Christmas is celebrated all over the world every year. And even though there are some common traits in the way people celebrate, the holiday carries the charm of every separate culture and reflects the local traditions and worldview. Read on to find out how people celebrate in different countries.
In Australia celebrations are similar to those in the USA and the UK. Christmas can’t do without the plump Santa Claus in his red suit and his long white beard, the Christmas tree and beautiful decoration, as well as the traditional Christmas songs. People gather and sing Christmas songs at special events (usually to raise funds for the church or charity for children).
The main difference between the Australian Christmas and the celebrations in the USA and the UK is that the holiday is in summer.
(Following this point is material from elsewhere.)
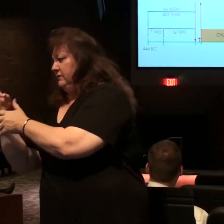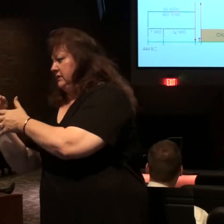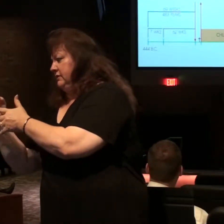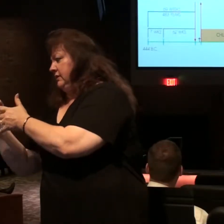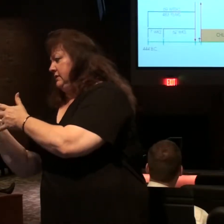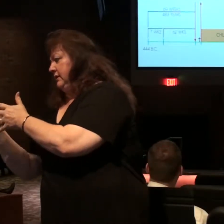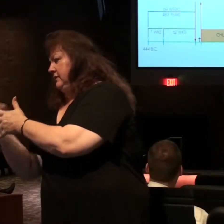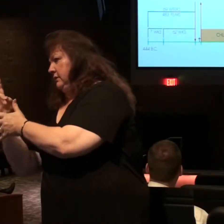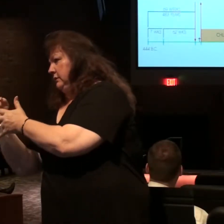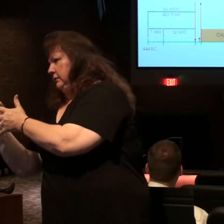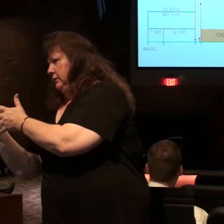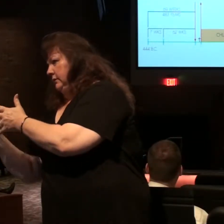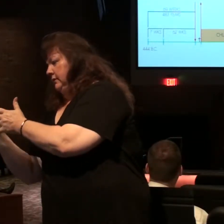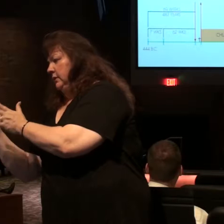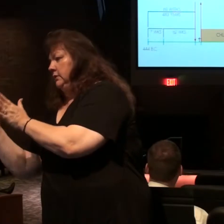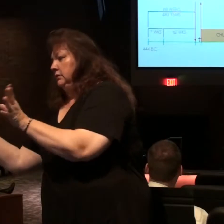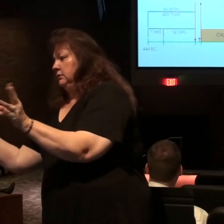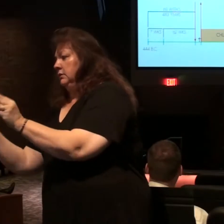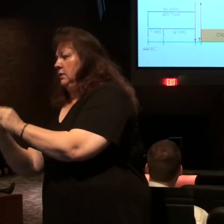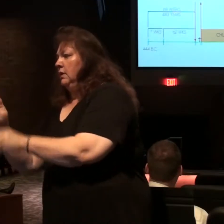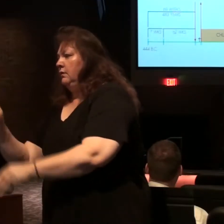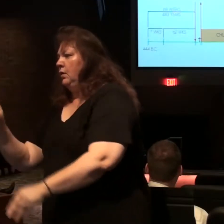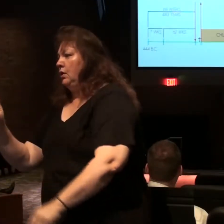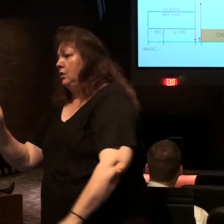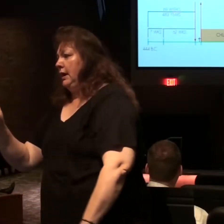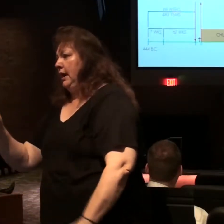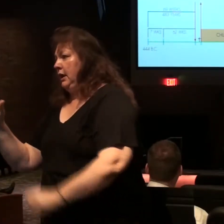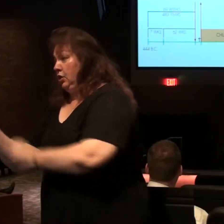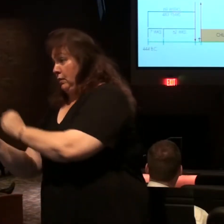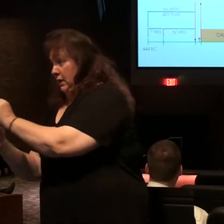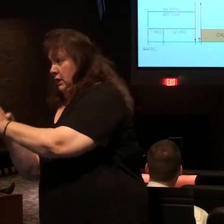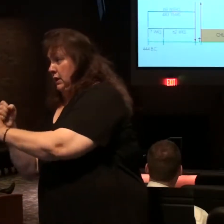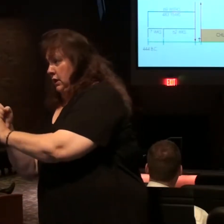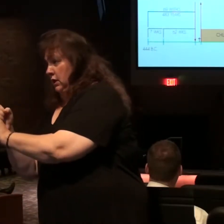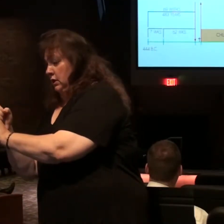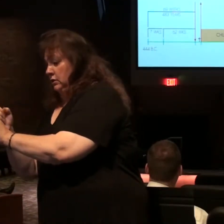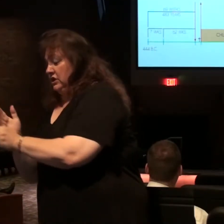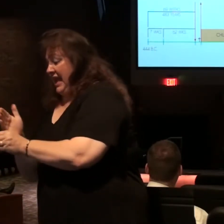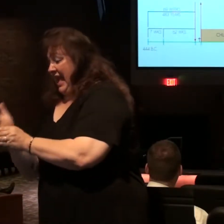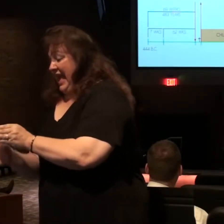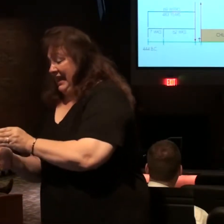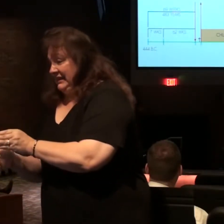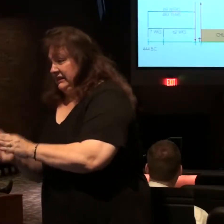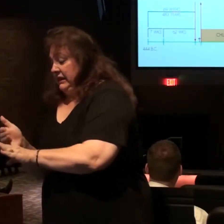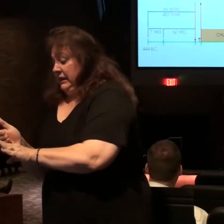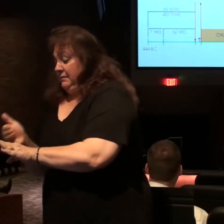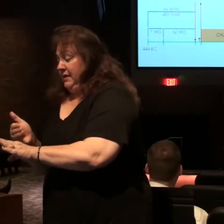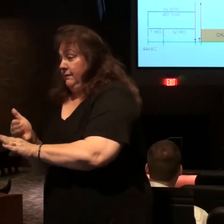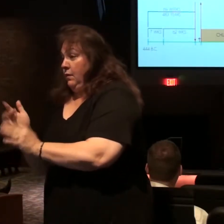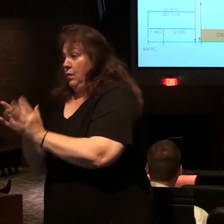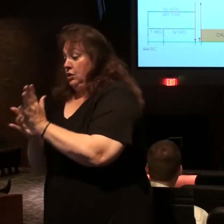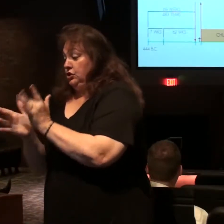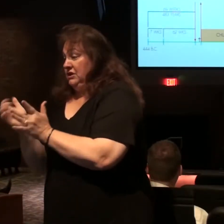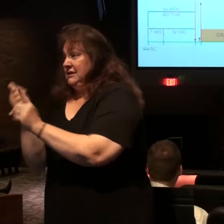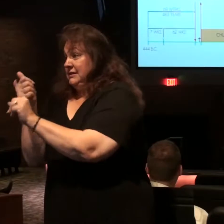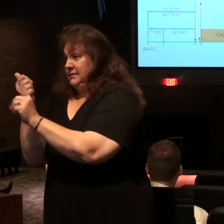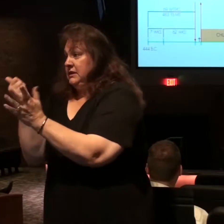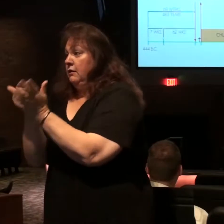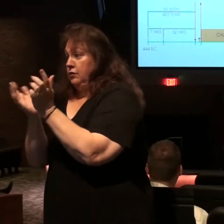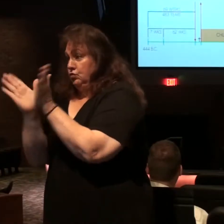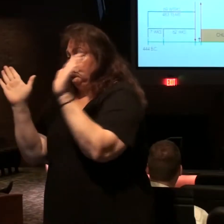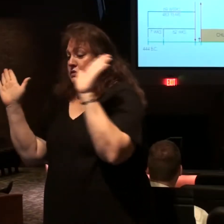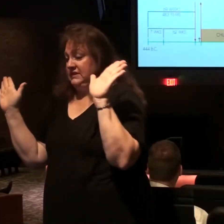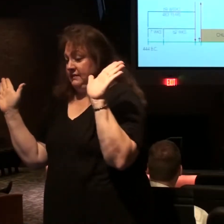each that's 483 years come to a conclusion just before the crucifixion of Christ.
Australians may sing the usual songs about a white Christmas and snow, but they’re on the beach eating seafood.
Because of India’s strong relationship with the UK, Christmas there is widely celebrated, even though Christians are fewer than 3% of the population. In India Christmas is mostly a secular event known as Bada Din, the Big Day, and it is marked by shopping.
Most Chinese are not Christians Christmas is not an official holiday there. However, some regions like Hong Kong, have strong relations with the Western World, and officially celebrate Christmas. Despite that, Christmas in China is a secular holiday. Western traditions such as gift-giving and sending cards are imitated, mostly out of curiosity and interest in western culture.
Mexico has built Christmas traditions to match its own concept and Roman Catholicism. For nine days groups of neighbours go from house to house to honour Joseph and Mary, who sought shelter for themselves and the unborn baby Jesus. Even though it’s widespread in Mexico, Christmas has preserved its religious meaning and it’s not as secular as in the northern neighbour, the USA.
Japan has a lot of the Christmas spirit as well. It may not be an official holiday, but it has its traditions. In addition to giving gifts and sending cards, the Japanese bake traditional Christmas treats – a white cake covered in cream and decorated with strawberries.